Member of the New Jersey Senate from Morris County
- In office 1926–1931
- Preceded by: Arthur Whitney
- Succeeded by: David Young Jr.

Member of the New Jersey General Assembly
- In office 1925–1926
- Preceded by: David F. Barkman
- Succeeded by: Howard F. Barrett

Morris County Freeholder
- In office 1913–1925

Personal details
- Born: July 26, 1878 Morristown, New Jersey, U.S.
- Died: November 21, 1964 (aged 86)
- Party: Republican
- Spouse: Elvira Dean

= Frank D. Abell =

American politician

Frank Dale Abell (July 26, 1878 – November 21, 1964) was a bank executive, government official, and politician.

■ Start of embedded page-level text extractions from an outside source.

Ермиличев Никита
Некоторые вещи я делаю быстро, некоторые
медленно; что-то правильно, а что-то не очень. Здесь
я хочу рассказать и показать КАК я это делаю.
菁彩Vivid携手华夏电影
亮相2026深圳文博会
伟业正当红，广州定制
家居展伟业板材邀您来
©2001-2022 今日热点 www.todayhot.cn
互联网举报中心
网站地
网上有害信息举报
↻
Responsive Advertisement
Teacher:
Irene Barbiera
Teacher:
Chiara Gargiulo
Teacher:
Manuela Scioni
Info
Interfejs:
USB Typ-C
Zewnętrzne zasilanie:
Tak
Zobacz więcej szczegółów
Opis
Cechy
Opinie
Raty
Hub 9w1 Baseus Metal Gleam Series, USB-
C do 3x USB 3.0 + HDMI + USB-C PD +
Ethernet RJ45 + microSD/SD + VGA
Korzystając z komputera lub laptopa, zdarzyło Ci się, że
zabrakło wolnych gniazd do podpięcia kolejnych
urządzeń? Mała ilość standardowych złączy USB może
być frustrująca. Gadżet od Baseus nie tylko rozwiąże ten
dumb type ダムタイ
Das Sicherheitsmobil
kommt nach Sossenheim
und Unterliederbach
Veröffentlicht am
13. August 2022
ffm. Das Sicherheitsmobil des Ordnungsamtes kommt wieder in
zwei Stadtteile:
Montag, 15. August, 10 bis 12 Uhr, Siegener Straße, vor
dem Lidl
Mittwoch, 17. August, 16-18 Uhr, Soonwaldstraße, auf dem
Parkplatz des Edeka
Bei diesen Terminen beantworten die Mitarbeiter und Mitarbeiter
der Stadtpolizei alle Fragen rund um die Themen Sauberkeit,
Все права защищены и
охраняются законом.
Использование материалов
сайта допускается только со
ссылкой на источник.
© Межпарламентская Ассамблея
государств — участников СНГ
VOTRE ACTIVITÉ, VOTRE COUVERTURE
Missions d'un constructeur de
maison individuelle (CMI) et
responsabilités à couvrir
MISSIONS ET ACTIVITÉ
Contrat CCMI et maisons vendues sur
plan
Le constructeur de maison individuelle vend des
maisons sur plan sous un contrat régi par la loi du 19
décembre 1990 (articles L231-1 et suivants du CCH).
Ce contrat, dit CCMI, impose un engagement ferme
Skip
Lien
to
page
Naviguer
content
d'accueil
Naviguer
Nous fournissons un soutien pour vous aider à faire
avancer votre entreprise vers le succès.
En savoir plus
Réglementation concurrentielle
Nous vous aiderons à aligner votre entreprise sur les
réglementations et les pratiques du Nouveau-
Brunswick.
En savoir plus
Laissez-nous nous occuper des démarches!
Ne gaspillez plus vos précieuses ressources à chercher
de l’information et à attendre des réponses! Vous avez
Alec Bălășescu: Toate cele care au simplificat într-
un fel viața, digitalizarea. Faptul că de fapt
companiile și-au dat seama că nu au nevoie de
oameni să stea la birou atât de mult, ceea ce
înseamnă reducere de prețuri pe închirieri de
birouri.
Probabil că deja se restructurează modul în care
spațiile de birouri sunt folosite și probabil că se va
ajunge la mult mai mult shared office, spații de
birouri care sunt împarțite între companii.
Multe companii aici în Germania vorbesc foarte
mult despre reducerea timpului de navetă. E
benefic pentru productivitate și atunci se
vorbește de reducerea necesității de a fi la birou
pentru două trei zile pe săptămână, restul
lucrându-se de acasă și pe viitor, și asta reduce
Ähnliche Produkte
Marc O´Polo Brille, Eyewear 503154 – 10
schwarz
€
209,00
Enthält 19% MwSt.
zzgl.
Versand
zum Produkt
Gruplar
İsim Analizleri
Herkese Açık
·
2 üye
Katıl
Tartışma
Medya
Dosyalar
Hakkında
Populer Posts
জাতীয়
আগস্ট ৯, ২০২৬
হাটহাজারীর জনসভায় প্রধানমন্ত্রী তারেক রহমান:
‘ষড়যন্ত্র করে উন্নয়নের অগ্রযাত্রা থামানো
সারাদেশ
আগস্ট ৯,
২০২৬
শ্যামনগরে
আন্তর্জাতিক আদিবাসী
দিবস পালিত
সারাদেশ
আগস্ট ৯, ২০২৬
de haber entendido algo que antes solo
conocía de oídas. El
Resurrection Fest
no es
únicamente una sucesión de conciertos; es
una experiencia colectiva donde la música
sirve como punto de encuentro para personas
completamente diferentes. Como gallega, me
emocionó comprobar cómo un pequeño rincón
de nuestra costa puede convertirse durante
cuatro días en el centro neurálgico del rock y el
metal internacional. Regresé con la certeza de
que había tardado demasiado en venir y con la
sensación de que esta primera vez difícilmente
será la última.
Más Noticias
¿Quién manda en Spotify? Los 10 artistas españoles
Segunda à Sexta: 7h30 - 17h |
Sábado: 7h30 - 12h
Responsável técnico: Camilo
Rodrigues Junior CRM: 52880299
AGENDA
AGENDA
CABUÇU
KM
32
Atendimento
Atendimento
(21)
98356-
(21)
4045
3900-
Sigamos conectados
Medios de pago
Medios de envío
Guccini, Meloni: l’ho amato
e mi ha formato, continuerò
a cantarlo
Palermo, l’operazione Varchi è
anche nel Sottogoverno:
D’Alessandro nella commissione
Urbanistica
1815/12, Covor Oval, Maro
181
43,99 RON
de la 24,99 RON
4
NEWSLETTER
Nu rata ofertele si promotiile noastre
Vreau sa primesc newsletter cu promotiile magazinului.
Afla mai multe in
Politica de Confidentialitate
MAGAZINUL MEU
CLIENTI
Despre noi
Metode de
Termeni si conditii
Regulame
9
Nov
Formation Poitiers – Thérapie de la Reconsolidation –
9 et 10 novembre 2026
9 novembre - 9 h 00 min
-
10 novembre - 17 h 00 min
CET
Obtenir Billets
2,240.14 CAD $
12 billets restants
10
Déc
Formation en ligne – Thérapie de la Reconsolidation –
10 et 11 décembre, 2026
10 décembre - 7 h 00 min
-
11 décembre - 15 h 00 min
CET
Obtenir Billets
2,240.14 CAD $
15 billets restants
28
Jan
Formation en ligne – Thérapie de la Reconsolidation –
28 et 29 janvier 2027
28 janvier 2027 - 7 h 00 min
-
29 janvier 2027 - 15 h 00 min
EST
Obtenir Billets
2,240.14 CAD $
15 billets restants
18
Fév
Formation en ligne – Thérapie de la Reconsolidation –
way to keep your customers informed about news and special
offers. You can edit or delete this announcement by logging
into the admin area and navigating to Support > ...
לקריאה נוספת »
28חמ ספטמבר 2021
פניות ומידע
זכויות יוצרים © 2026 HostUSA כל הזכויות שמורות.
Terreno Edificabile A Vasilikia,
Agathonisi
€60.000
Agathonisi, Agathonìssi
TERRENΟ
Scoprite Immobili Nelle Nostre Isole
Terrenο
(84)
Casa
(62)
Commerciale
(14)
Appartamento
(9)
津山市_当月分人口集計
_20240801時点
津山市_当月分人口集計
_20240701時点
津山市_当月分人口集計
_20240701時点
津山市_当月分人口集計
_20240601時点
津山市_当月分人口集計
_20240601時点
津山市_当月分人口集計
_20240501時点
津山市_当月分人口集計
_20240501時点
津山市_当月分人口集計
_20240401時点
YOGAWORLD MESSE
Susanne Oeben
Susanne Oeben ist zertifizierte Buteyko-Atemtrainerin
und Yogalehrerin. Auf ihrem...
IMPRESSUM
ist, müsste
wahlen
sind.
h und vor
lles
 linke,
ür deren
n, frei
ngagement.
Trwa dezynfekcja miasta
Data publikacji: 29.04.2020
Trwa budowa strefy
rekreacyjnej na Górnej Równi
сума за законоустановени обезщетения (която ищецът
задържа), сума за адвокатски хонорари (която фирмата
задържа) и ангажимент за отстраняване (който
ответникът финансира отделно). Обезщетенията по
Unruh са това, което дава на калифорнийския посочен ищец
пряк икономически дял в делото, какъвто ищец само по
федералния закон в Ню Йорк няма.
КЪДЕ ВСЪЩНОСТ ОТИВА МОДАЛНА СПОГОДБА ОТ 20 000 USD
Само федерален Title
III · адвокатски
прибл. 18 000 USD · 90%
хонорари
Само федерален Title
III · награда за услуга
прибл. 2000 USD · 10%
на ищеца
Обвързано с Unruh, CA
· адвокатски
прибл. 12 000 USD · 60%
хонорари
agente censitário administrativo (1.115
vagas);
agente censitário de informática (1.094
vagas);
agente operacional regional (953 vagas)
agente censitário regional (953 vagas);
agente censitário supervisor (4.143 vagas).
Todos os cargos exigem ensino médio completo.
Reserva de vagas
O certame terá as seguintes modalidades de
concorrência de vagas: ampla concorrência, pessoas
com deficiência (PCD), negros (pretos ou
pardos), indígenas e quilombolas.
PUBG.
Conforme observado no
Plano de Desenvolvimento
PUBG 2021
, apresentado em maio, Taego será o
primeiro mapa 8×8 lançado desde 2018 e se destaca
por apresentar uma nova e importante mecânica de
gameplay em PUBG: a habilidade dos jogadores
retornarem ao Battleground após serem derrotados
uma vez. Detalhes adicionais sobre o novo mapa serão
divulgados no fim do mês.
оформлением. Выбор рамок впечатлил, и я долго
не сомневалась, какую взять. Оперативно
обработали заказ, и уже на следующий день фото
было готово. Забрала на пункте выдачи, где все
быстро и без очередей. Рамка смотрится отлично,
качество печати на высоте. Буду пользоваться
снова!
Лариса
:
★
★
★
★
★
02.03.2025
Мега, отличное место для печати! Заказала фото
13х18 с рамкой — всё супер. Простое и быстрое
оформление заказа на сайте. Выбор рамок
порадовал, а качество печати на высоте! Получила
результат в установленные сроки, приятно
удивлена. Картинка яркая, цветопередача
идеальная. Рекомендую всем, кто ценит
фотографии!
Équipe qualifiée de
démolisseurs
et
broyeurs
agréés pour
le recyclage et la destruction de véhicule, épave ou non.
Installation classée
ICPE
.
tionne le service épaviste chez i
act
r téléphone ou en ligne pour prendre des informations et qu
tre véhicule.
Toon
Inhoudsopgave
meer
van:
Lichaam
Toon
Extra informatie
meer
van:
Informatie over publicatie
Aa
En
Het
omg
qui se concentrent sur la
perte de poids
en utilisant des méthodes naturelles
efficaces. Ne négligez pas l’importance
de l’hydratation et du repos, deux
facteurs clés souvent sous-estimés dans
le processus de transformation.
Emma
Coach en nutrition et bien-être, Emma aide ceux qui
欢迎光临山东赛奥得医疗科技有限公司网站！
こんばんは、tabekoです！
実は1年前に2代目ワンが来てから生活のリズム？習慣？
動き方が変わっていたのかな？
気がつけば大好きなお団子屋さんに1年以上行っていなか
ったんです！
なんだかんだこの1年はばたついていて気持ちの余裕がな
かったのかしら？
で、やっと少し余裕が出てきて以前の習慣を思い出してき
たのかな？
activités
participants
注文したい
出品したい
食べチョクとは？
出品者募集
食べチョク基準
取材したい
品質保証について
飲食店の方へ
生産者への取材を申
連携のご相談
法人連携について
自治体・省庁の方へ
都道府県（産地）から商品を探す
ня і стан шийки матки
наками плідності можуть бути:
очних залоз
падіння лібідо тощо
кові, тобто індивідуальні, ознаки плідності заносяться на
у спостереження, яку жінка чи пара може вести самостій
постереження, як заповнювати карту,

He was a Republican who served on the Morris County, New Jersey, Board of Chosen Freeholders from 1913 to 1925, in the New Jersey General Assembly in 1925 and 1926, and in the New Jersey Senate from 1926 to 1931. Abell was the treasurer of the Federal Farm and Loan Association from 1915 to 1918.

==Career==
Abell was the son of Erastus Corning Abell, a financier with Richard P. Herrick & Company, and had three siblings. He was born in Morristown, New Jersey, where he attended local schools. He worked for a finance company as an assistant postal clerk and, in 1898, joined the First National Bank of Morristown.

Abell became president of the bank in 1930. In 1944, the bank merged with the National Iron Bank, and he became chairman of both banks. Abell served in this capacity until 1963 and also served as an official of the Greystone Park State Hospital, the Morristown Y.M.C.A., and the Morris County Grange. He was a director of the Jersey Central Power and Light Company. A collection of his papers is at the Morristown and Morris Township libraries' genealogy center.

==Personal life==
Abell married Elvira Dean in 1918. Together, they had two children, Alice Dean Abell (Caulkins) and Frank Dale Abell, Jr. Abell died on November 21, 1964. He was buried at the Evergreen Cemetery in Morristown.